### EXCERPT
......

Men will be highly attracted to you if your looks are attractive and that just means you need to  be picky about who you choose. If a man is coming on to you sexually early, like this man did, then you need to be more discerning and not  to get to caught up with the attraction and emotions, and really listen to what they are telling you. He flattered you, you liked it,  and let it go too far. Look at this situation as a learning experience, and use it to help you guide you toward a healthier mindset and more careful selection in who to date. Some traits you need to be looking for in a potential partner are honesty, emotional maturity and respect for your boundaries/non sexually respectful. These qualities will lead to a much healthier and fulfilling relationship in the long run.

......

### GIVEN RECORDS

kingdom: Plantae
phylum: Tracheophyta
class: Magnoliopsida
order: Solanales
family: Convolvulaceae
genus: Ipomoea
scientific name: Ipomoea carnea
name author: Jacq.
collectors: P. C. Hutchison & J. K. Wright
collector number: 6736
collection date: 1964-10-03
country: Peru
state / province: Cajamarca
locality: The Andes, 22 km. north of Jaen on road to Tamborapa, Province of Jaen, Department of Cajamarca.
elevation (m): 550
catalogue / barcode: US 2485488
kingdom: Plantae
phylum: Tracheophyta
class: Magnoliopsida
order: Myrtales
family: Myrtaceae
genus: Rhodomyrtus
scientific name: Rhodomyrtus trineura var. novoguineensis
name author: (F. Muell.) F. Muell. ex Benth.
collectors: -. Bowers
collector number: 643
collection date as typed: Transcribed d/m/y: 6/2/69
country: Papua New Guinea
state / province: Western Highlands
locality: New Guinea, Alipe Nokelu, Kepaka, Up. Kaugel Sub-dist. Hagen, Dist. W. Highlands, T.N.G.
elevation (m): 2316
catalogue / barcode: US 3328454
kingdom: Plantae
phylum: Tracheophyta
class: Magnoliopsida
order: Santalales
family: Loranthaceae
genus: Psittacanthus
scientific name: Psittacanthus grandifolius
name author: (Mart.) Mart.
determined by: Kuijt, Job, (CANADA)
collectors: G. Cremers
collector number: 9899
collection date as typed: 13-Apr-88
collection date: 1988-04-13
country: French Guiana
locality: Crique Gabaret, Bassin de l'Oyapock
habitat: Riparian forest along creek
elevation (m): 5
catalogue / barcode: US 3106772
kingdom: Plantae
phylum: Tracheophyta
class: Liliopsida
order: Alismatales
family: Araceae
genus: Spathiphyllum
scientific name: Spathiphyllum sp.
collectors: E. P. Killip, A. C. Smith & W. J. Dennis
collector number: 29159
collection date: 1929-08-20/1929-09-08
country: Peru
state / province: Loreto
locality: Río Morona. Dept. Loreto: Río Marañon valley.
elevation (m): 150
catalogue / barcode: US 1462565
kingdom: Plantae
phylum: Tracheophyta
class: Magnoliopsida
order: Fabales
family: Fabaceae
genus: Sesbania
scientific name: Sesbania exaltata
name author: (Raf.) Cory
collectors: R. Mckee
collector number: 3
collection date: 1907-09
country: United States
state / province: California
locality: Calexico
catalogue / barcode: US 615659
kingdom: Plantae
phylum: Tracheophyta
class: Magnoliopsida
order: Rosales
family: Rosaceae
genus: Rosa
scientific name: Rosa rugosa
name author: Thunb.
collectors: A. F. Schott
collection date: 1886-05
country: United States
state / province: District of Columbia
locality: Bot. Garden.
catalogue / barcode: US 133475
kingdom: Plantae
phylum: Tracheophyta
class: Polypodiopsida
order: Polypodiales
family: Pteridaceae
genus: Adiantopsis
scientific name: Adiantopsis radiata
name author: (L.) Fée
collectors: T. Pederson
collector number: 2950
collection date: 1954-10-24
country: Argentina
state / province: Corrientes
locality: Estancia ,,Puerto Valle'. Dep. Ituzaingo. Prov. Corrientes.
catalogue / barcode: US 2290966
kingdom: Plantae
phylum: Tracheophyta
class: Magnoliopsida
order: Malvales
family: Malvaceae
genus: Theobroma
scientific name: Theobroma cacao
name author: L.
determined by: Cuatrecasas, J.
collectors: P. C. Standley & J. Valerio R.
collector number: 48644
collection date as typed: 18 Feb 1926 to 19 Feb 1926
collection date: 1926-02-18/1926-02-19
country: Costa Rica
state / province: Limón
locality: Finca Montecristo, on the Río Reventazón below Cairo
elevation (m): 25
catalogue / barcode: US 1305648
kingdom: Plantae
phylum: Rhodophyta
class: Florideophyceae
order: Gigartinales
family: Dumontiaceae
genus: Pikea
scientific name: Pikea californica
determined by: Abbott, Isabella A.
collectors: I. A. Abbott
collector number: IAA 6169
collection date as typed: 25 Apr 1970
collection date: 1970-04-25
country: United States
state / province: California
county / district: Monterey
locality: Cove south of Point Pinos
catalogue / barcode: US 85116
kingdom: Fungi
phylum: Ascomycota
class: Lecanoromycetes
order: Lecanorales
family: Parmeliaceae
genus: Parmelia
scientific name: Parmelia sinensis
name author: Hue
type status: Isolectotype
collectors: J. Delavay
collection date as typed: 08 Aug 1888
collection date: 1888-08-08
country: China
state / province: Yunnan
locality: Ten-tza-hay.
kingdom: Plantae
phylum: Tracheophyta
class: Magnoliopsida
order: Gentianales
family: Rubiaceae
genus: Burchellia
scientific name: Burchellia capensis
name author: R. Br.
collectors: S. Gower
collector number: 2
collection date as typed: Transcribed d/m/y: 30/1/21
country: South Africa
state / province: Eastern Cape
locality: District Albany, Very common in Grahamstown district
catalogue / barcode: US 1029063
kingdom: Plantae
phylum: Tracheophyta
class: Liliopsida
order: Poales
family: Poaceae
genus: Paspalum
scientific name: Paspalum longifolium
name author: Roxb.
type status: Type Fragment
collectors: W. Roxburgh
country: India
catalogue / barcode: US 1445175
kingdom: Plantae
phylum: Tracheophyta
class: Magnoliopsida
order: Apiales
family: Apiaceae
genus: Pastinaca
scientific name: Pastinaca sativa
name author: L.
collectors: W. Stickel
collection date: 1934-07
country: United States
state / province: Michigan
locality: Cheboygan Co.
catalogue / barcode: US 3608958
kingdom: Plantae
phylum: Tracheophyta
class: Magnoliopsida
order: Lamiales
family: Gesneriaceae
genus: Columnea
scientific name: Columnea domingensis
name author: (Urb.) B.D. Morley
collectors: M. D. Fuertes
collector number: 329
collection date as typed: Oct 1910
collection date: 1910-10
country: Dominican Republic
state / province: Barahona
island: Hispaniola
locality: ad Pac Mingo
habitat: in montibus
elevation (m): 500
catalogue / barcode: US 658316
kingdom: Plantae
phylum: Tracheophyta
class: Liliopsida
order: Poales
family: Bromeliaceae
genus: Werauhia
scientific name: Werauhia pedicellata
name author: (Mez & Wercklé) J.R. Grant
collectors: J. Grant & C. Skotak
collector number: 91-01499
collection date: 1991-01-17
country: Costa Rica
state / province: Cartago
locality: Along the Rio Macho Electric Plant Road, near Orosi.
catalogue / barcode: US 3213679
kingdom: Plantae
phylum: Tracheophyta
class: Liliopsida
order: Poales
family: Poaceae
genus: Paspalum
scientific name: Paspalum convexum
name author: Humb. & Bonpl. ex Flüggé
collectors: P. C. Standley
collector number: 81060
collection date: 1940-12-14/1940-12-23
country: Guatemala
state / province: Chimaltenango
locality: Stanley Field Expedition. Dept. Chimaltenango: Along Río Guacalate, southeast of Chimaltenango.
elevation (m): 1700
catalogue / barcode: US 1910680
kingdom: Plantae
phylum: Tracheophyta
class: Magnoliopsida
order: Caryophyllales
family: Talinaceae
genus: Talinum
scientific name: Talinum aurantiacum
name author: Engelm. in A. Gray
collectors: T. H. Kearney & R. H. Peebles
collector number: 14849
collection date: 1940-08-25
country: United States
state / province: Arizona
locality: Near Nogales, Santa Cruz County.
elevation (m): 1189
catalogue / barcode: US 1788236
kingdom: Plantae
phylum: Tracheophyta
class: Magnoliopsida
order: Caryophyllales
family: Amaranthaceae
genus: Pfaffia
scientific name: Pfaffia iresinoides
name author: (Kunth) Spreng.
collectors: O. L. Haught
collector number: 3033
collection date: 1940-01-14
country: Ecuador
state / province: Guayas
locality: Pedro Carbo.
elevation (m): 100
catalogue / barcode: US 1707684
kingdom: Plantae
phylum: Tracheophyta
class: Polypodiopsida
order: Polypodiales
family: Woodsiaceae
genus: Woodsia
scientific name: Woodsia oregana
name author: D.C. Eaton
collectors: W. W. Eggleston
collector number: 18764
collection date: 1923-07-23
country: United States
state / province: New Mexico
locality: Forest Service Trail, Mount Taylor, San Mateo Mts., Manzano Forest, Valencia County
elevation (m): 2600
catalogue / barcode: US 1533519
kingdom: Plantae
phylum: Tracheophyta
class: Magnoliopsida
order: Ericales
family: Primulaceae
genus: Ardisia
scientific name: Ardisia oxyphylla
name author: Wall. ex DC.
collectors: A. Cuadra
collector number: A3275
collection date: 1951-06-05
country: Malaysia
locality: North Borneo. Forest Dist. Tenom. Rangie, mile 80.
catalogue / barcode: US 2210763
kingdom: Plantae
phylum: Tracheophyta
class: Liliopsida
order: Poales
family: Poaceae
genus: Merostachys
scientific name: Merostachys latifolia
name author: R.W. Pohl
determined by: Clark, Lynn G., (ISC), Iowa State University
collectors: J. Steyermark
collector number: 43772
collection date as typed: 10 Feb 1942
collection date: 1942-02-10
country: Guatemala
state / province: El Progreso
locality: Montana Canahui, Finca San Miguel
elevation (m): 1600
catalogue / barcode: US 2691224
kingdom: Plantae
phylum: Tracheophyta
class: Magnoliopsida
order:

......

### CHALLENGES
(a) List every trait the dating advice passage says to look for in a potential partner.
(b) Reproduce word for word the part of the dating advice passage that begins at the words "Men will be" and stops after the words "the long run.".

### LIST OF SOLUTIONS
(a)
Honesty
Emotional maturity
Respect for your boundaries/non sexually respectful

(b)
Men will be highly attracted to you if your looks are attractive and that just means you need to  be picky about who you choose. If a man is coming on to you sexually early, like this man did, then you need to be more discerning and not  to get to caught up with the attraction and emotions, and really listen to what they are telling you. He flattered you, you liked it,  and let it go too far. Look at this situation as a learning experience, and use it to help you guide you toward a healthier mindset and more careful selection in who to date. Some traits you need to be looking for in a potential partner are honesty, emotional maturity and respect for your boundaries/non sexually respectful. These qualities will lead to a much healthier and fulfilling relationship in the long run.